Reproduce every item below word for word, leaving out the pictures.

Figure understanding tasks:
════════

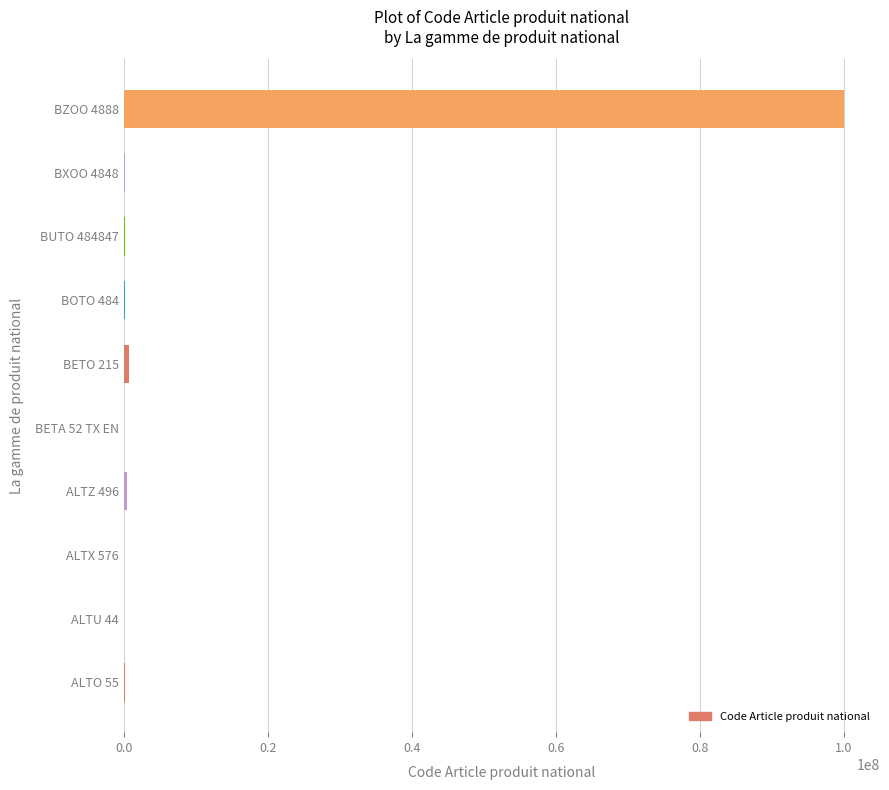

The value at BZOO 4888 is 100000000. True or false?

True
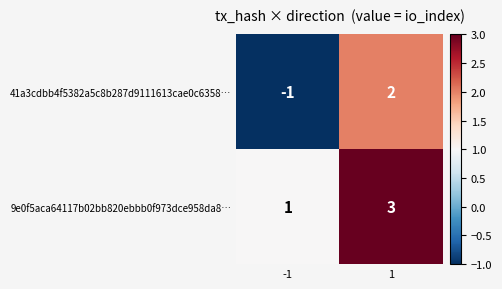

Which series has the largest total across all categories?

9e0f5aca64117b02bb820ebbb0f973dce958da8…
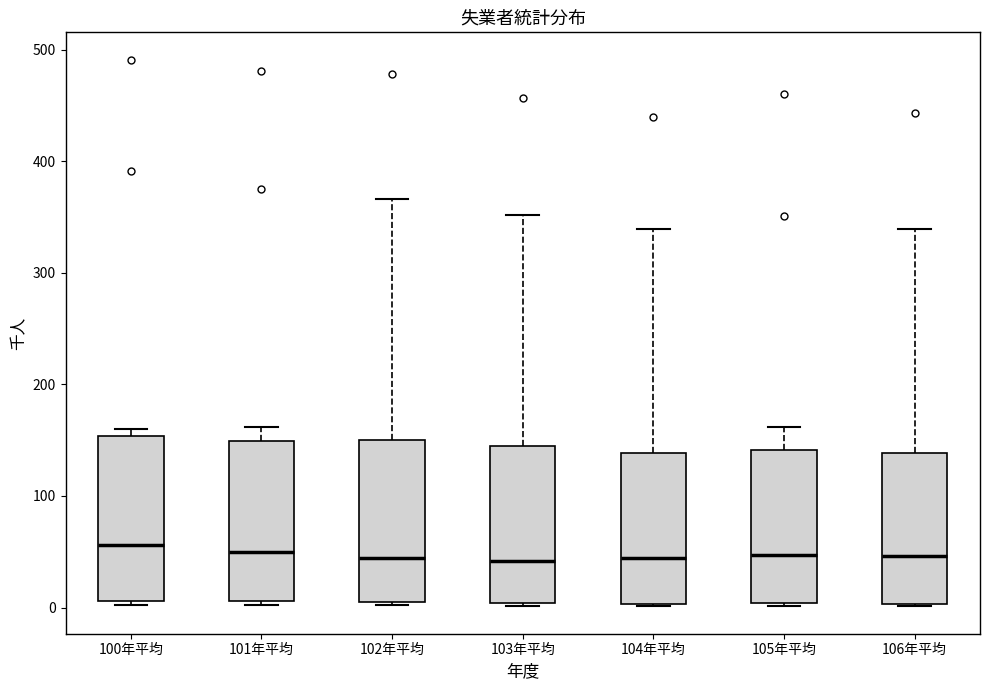

Reading left to right, transcribe this box plot: for each box, give where its median line is, the range the box spans, and where its two whiskers end, as read against the y-axis. The values are not printed on the chart, so give them approximately, as read against the axis.

100年平均: median 60, box 10 to 150, whiskers 0 to 160
101年平均: median 50, box 10 to 150, whiskers 0 to 160
102年平均: median 40, box 0 to 150, whiskers 0 to 370
103年平均: median 40, box 0 to 140, whiskers 0 to 350
104年平均: median 40, box 0 to 140, whiskers 0 to 340
105年平均: median 50, box 0 to 140, whiskers 0 to 160
106年平均: median 50, box 0 to 140, whiskers 0 to 340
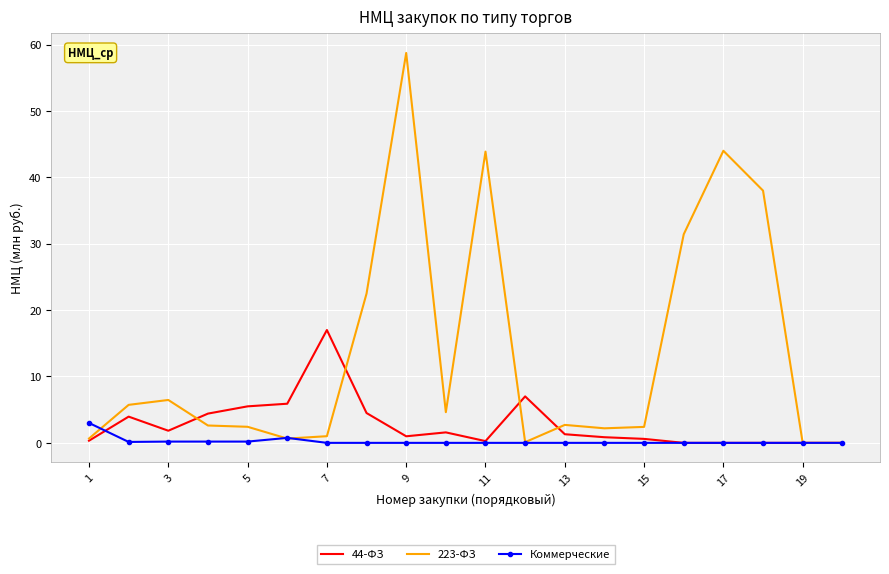

List the series in order of their overall mean, highest first.

223-ФЗ, 44-ФЗ, Коммерческие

════════

[RESPONSE AREA]
The value at BZOO 4888 is 100000000. True or false?

True

Which series has the largest total across all categories?

9e0f5aca64117b02bb820ebbb0f973dce958da8…

Reading left to right, transcribe this box plot: for each box, give where its median line is, the range the box spans, and where its two whiskers end, as read against the y-axis. The values are not printed on the chart, so give them approximately, as read against the axis.

100年平均: median 60, box 10 to 150, whiskers 0 to 160
101年平均: median 50, box 10 to 150, whiskers 0 to 160
102年平均: median 40, box 0 to 150, whiskers 0 to 370
103年平均: median 40, box 0 to 140, whiskers 0 to 350
104年平均: median 40, box 0 to 140, whiskers 0 to 340
105年平均: median 50, box 0 to 140, whiskers 0 to 160
106年平均: median 50, box 0 to 140, whiskers 0 to 340

List the series in order of their overall mean, highest first.

223-ФЗ, 44-ФЗ, Коммерческие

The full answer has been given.